▶ _DATASET RECORDS_
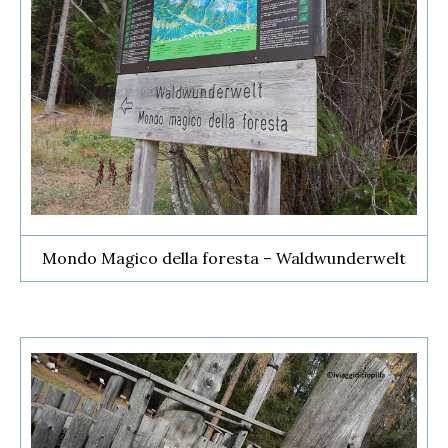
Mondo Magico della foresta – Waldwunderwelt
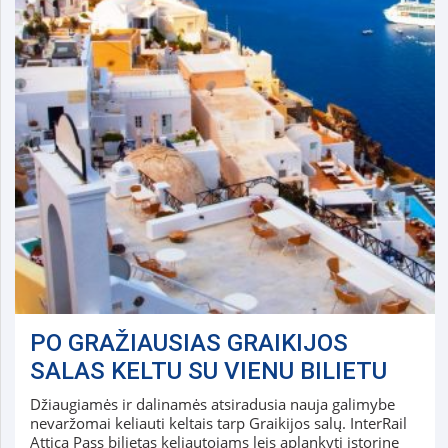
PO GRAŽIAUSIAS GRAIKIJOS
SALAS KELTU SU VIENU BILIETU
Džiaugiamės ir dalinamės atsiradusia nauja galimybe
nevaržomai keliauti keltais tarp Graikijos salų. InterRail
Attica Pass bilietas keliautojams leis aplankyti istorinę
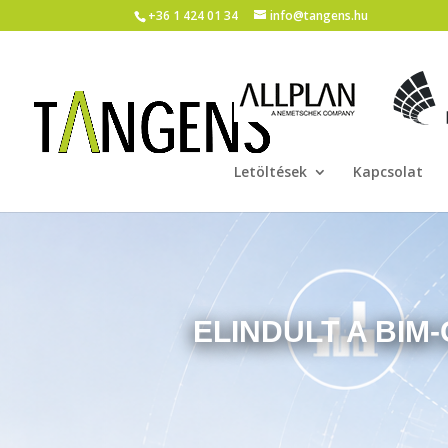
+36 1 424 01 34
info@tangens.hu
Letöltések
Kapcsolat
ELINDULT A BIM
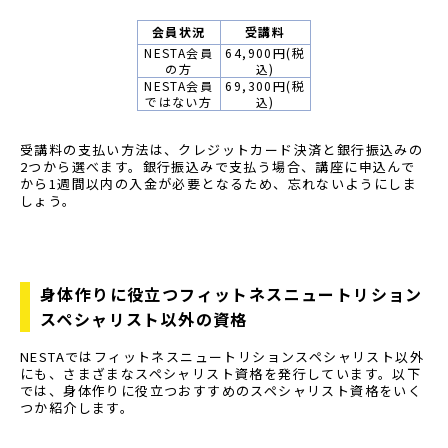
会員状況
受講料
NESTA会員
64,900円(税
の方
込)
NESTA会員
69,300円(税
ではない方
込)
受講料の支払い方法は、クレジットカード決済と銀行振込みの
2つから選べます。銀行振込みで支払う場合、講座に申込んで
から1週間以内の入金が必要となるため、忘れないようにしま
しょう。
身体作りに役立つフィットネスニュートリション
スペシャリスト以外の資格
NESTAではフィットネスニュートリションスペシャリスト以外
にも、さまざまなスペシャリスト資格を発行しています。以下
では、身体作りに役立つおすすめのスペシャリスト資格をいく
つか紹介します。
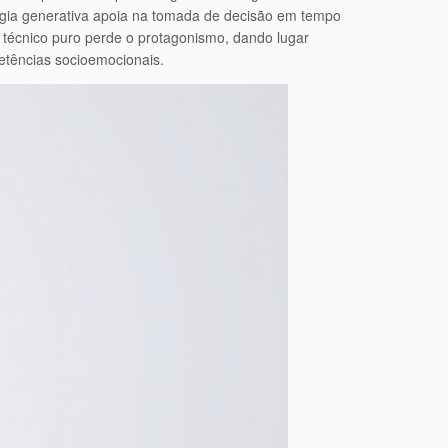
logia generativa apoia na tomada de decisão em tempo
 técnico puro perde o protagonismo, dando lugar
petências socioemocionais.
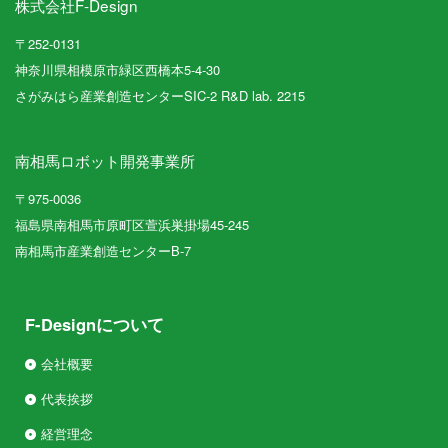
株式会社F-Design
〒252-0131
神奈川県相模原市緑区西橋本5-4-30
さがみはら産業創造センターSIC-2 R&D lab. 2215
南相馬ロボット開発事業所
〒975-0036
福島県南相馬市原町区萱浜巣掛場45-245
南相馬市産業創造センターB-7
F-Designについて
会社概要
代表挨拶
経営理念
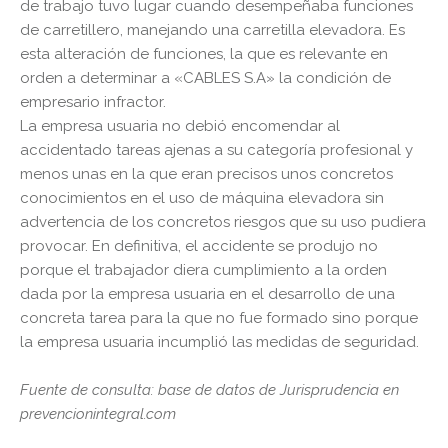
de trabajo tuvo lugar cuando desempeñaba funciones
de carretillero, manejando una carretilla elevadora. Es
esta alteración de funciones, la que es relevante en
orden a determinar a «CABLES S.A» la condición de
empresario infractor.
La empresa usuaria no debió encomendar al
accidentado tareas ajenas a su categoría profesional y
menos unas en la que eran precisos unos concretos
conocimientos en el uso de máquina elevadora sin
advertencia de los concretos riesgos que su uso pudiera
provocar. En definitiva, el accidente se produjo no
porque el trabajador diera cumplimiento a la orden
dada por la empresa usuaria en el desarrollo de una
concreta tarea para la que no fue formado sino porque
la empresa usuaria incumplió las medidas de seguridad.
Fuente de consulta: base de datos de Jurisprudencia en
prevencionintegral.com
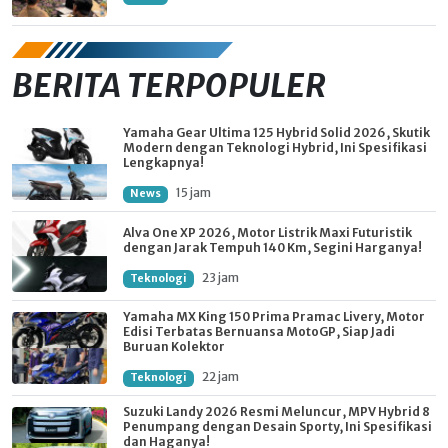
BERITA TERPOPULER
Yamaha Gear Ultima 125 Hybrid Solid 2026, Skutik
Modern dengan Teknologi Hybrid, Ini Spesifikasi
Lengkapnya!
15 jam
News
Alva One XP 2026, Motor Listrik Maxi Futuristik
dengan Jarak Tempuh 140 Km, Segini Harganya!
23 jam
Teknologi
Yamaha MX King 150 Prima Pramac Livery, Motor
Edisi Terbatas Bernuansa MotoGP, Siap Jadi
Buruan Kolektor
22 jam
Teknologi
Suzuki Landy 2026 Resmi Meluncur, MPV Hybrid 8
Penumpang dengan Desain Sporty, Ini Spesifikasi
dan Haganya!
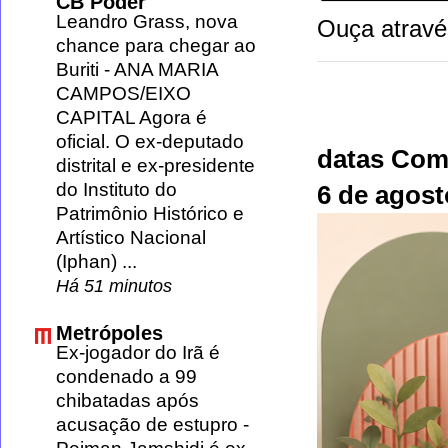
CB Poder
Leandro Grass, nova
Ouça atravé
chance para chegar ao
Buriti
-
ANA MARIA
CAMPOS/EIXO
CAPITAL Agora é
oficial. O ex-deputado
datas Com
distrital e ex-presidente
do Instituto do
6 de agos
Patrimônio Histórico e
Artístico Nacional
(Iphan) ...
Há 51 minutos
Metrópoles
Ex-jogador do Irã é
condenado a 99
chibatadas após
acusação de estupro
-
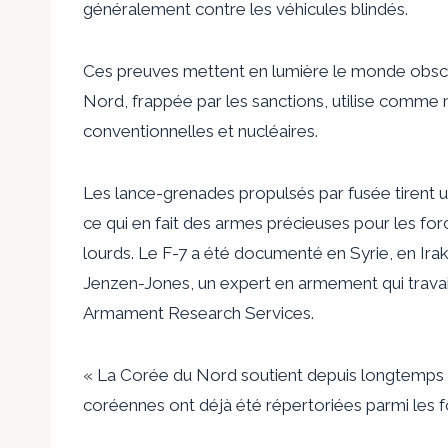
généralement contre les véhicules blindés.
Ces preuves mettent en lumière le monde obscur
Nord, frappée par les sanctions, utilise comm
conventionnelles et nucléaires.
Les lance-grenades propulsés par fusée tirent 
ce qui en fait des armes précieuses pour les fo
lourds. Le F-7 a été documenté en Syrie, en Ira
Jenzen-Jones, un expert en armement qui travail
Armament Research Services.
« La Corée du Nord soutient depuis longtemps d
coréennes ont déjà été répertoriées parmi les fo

* * *

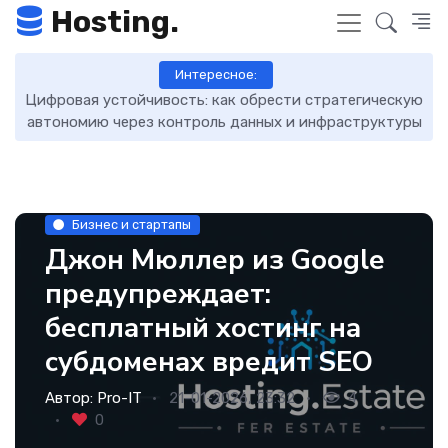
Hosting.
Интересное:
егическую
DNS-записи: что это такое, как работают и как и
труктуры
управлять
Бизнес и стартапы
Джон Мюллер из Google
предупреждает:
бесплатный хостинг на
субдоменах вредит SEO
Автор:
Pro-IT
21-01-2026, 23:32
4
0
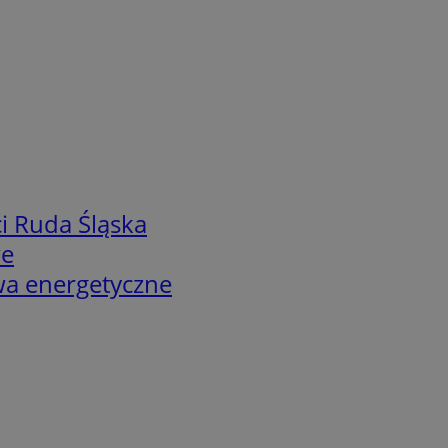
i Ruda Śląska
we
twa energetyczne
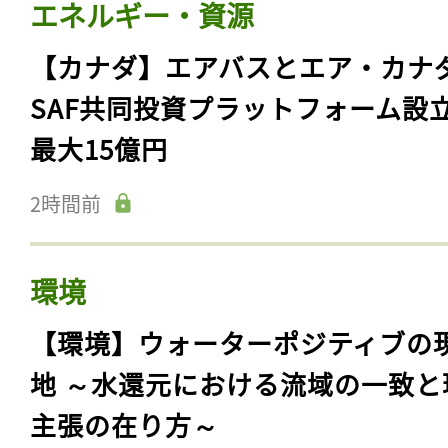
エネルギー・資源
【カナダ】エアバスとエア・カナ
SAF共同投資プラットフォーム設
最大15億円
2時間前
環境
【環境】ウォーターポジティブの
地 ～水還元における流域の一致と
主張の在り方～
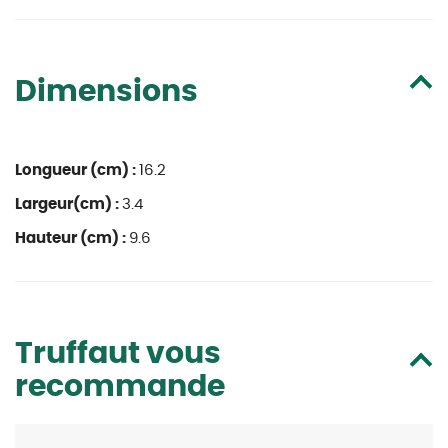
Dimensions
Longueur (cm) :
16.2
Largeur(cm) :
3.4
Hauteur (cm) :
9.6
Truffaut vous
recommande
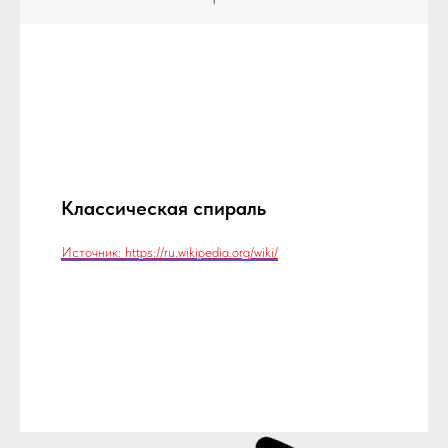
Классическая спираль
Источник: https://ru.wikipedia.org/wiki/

--

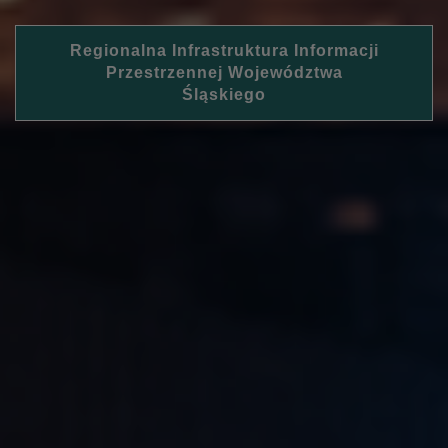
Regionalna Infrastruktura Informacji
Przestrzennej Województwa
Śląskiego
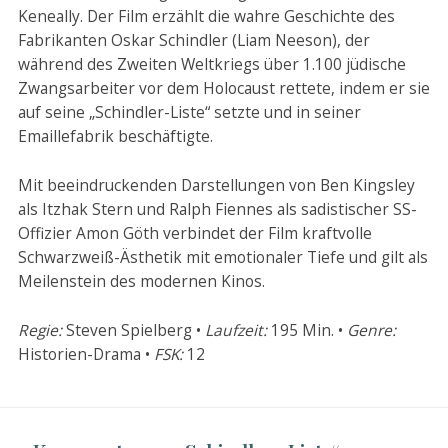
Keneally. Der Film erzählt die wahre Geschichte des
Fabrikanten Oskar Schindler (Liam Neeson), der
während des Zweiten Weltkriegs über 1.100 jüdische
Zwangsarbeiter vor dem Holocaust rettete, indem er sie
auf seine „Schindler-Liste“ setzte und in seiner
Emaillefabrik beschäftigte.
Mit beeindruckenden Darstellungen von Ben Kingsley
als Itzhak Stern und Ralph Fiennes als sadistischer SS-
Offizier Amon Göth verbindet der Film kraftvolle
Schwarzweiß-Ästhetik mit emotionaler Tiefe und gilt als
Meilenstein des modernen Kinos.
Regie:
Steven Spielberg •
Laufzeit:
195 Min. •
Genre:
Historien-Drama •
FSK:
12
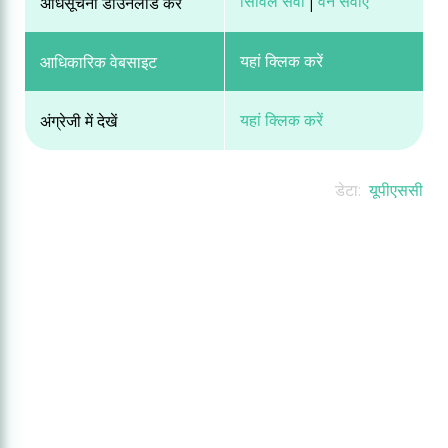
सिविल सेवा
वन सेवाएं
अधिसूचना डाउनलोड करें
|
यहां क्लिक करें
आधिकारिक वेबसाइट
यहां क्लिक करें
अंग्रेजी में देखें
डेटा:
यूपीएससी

▶ _WORK REQUIRED_
Write only the number of lines in the data where the word "Motor" occurs.

▶ _RESPONSE FOR THIS EXERCISE_
2